4 Bad Reasons to Skip Applying for B-School
This post originally appeared on Stacy’s “Strictly Business” MBA Blog on U.S.News.
Self-sabotage is any behavior or emotion that keeps individuals from going after something they want. This mental safety mechanism keeps them in their comfort zone and protects against disappointment, but it also prevents people from stretching and growing to reach their highest potential.
If you really believe that going to business school is the key to unlocking a more fulfilling and lucrative professional life, then don’t sabotage that goal by letting yourself get swayed by these four bad reasons for not pursuing an MBA degree.
1. I have too little or too much work experience. While business schools used to have a requirement of previous work experience – often averaging five years – that has changed considerably over the past decade. Limited professional experience is no longer a hindrance in many cases, since schools actively court applicants of different ages, genders and backgrounds.
Earlier entrance to business school would allow women who plan to have a family to establish their careers first. Also, younger applicants can make the case that the MBA degree is crucial to attaining their already crystalized career goals. Most students would be financially better off in the long run as well if they didn’t delay too long in seeking an MBA, particularly when taking into account the opportunity cost of forgone salary – and schools are aware of this.
On the other end of the spectrum, if you have more than eight years of work experience, there’s no need to fear that your MBA ship has sailed. It’s not about chronological age – it’s more about maturity, readiness and where you are in your career.

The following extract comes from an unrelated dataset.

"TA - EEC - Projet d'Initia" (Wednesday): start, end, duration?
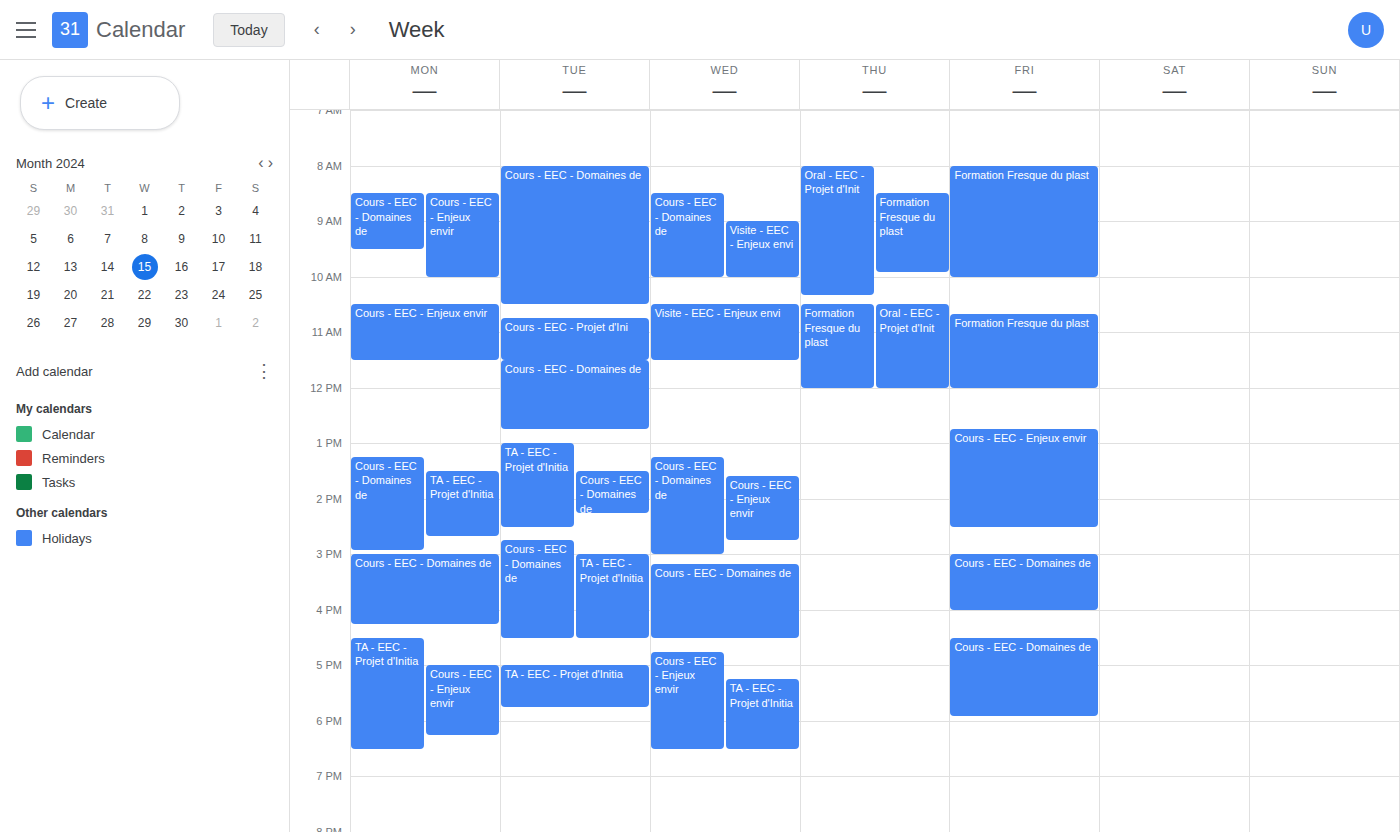
5:15 PM to 6:30 PM, 1 hour 15 minutes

If you’re contemplating business school in your mid-30s, the key is to demonstrate confidence, how you’ve progressed professionally and what you’ve contributed on the job. Both younger and olderapplicants get accepted into top programs, so your age and experience level should never be the sole deciding factor of whether to apply to business school.
2. I was denied admission last year. Some people have a hard time dealing with what they perceive as rejection. If you’ve been feeling down ever since you received rejection letters, remember to keep your chin up.

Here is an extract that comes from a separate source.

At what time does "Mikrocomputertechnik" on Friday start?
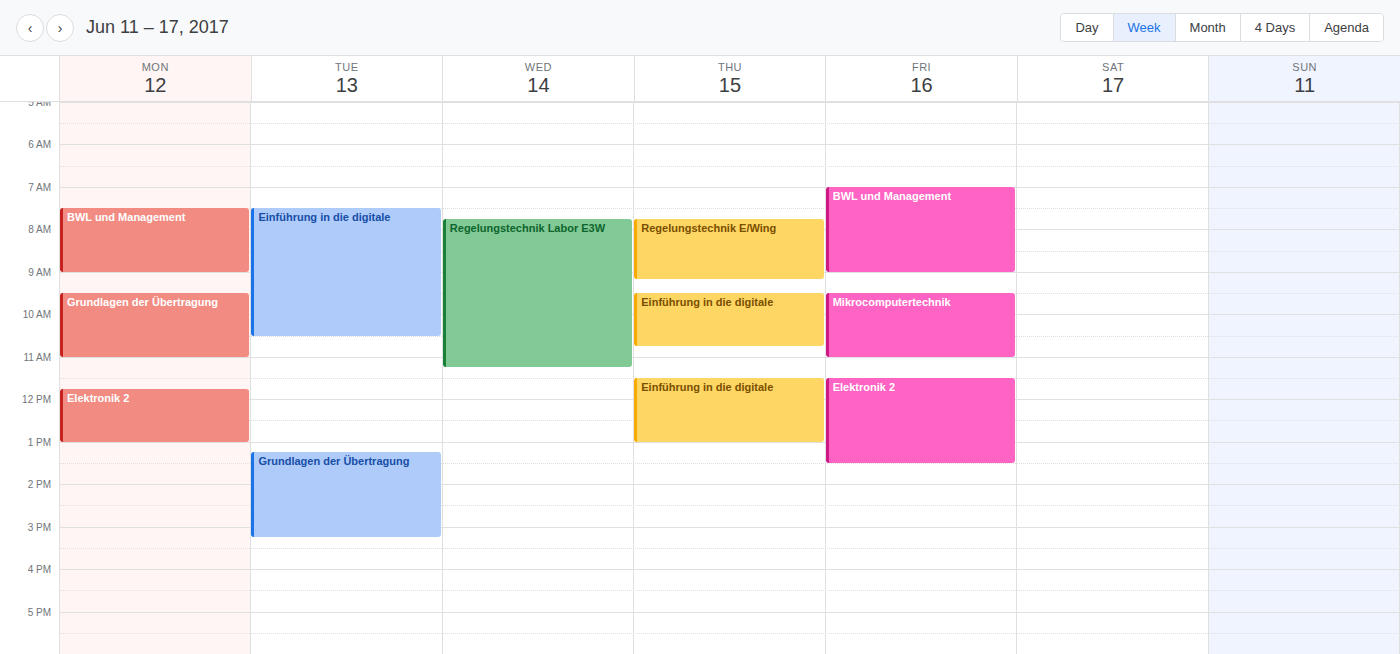
9:30 AM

First, elite MBA programs are extremely selective. At the top schools, out of every 100 applications, only around seven to 12 are accepted.
In other words, it’s very much a numbers game when you’re applying to such competitive programs. Only so many spots are available for an overwhelming number of extremely talented candidates.
Applying to an MBA program is seriously hard work. Give yourself some time to recharge from the last go-around, but then get ready to take a critical look at where you can enhance your candidacy before applying again. Make sure every aspect of your application is as polished as humanly possible.
Whether it’s retaking the GMAT to boost your score, taking a calculus course to prove your quantitative skills or looking at what you can do to strengthen your profile professionally or within your extracurriculars, everyone has room for improvement. We’ve seen many triumphant cases of reapplicants receiving offers of admission from their dream school, so one unsuccessful season should never deter you from trying again.
3. I haven’t done anything amazing to get into a top school. It’s hard not to feel intimidated when you read the admitted student profiles at many of the elite MBA programs, which might include Olympians, successful entrepreneurs, decorated military officers and candidates with outstanding public service experience. However, don’t get psyched out of applying just because you can’t list anything similarly noteworthy on your application.
To stand out in the eyes of the admissions committee, you just need to provide hard proof that you made a difference. But it’s not about the scale of your achievements – rather, it’s the fact that you left indelible footprints. Show that you’re solutions-oriented and provide evidence of situations where you have applied your analysis, formulated an action plan and, most importantly, executed the plan.
Community service is very important to the admissions committee because it provides insights into your deeper interests and the causes you care about. It also shows that you are the type of person who devotes energy to making a community stronger.
Again, it’s not about demonstrating the most compelling act of service. Just show what you care about and how that activity or involvement enriches your life while helping others.
4. Business school is expensive. I won’t try to tell you that an MBA degree from a top business school isn’t pricey. Not only are you spending money on tuition and all of the other associated costs, but in many cases you will forego salary during the length of the program.
While figuring out how to pay for it all can be challenging and intimidating, look at an MBA as a long-term financial investment. Fortunately, schools are deeply committed to working with students to find a solution to financing school through a combination of loans and scholarships.
I strongly believe that where there’s a will there’s a way and that the MBA degree pays off in many ways, both quantifiable and priceless. So shake off those self-sabotaging thoughts and get started on creating your own path to the professional goals you seek.